|Jamie Strouse tells her story, as her husband William listens.|
Esther Lee is attired,as usual, in her church lady hat.
Tuesday, August 23, 2016
DiLuzio Shocked By Complaints About Bethlehem Police
Bethlehem Police Chief Mark DiLuzio was taken aback by allegations of disrespect and possible racism in his own police department during a crowded NAACP meeting on community relations at Bethlehem Town Hall last night, attended by over 60 people. I will have a more detailed account in The Bethlehem Press. This forum was chaired by the indomitable Esther Lee, wearing her church lady hat. Mayor Bob Donchez, Police Chief Mark Diluzio, several members of Council, State Representative Steve Samuelson and several pastors attended. But it was the audience, not the panelists, who had the most to say.
Jamie and William Strouse, a biracial couple from West Bethlehem, actually had several stories.
William, who is white, was pulled over by Bethlehem police for driving a car with an expired inspection sticker. He was issued a warning. But when his black father-in-law committed the same violation in his car, the police reaction was quite different.
"What are you doing in this part of town?" is the first question the officer had for the black father-in-law, who lives on Union Street in Allentown and was picking up his granddaughter to watch her for the day. The officer, who spotted the expired inspection, did a U-Turn as Jamie Strouse's father pulled over at his daughter's home on West Broad. Nervous, he thought he may have brushed up against her car. When she came out to explain the situation to the officer, he told her to “step away from the vehicle." A K-9 van from Allentown was soon at the scene of the expired inspection sticker. The granddaughter was crying while neighbors stood outside, gawking
"I get a warning, and he gets a K-9 call," noted Strouse.
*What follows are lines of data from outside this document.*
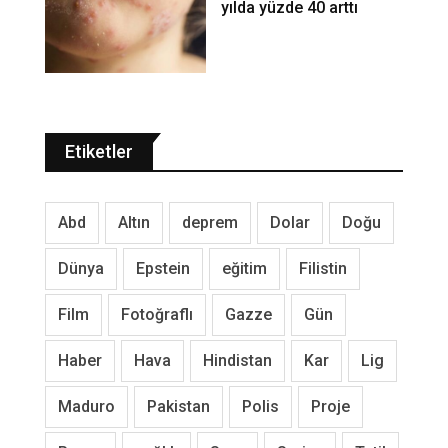
yılda yüzde 40 arttı
Etiketler
Abd
Altın
deprem
Dolar
Doğu
Dünya
Epstein
eğitim
Filistin
Film
Fotoğraflı
Gazze
Gün
Haber
Hava
Hindistan
Kar
Lig
Maduro
Pakistan
Polis
Proje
Jamie, who is black, also discussed a September incident in which she was driving her son Calypso school (she also works at the school district). She noticed police cars everywhere at the school. When she asked an officer what was going on, he said it was because of “people like you." He instructed her to move, and an officer started following her. The bus driver in front of her had to vouch for her. When she left, a third police car followed her out. "The worst part of this is it happened in front of my son," said Strouse, noting that she had always taught her son that police officers exist "to serve and protect."
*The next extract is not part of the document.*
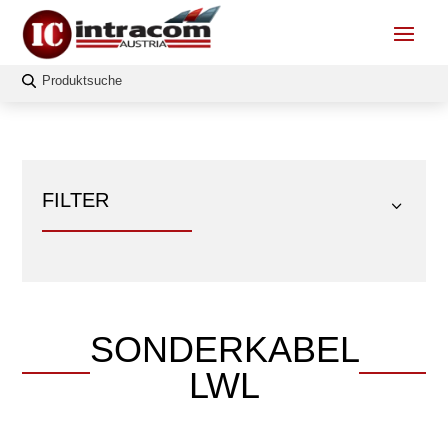
FILTER
SONDERKABEL
FILTERN
LWL
Länge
"When we think about African American men wanting to become police officers, we first have to be able to view them as our allies, and that's a big problem," she told the gathering. "There's this divide. It's us versus them. It's not helpful to anyone on either side."
"This is the first time I'm hearing about this," said Police Chief Mark DiLuzio, who had just finished explaining how difficult it is to recruit minority officers. "If I had heard about it ahead of time, believe me, heads would have rolled," he said. But he was also skeptical. "I've been doing this job 36 years. I know a lot of good cops in Bethlehem. You’re not talking about anybody I know."
Unfortunately, no rank-and-file police officers were on hand to respond.
"I don't care what color the officer is," noted William. "That doesn't matter to me. It's the treatment and respect of the officer to the community." He added that now, when his five-year old son sees an officer, he asks, "Is he going to be rude like the other one was to Mom?"
Did the Strouses simply misinterpreted things? Not according to Sonia Zahm, a guidance counselor with the Bethlehem Area School District for the past 15 years. She said she hears the same tales from families at Donegan Elementary, on the City's South side. "Those kids that I heard those stories from are now Liberty High School teenagers, and they're angry and their families are angry," she said.
"Maybe they [police officers] need to be trained about how to be human," she suggested, and related what had just happened to her 16 year old white son, who was driving a car his family just purchased for him. Once again, it was an expired inspection sticker. "Mom, why was it necessary for the cop to be mean and rude to me?" he asked his mother when he got home.
He was given a $103 fine and told that costs will be more. "I hear these stories all the time," said Zahm. "It makes me sad for our community."
Esther Lee suggested her son is lucky "Your son can say 'No sir; Yes, sir" Our son can say that and if they move their hands, they're dead."
DiLuzio noted that a cosmetologist gets 1500 hours of training compared to only 600 for a police officer.
Mary Smith claims there are "different laws for different races." Her grandson (half Spanish, half black) went with five white friends to McDonalds. She said Bethlehem police pulled the car over and let the five white boys go. But she had to pick up her grandson. "Why can't you just treat them the same?" she asked
As the evening ended, Esther Lee stated that "every child has a right to education and should not end up in prison or murdered just because he didn't know which way to put his hands."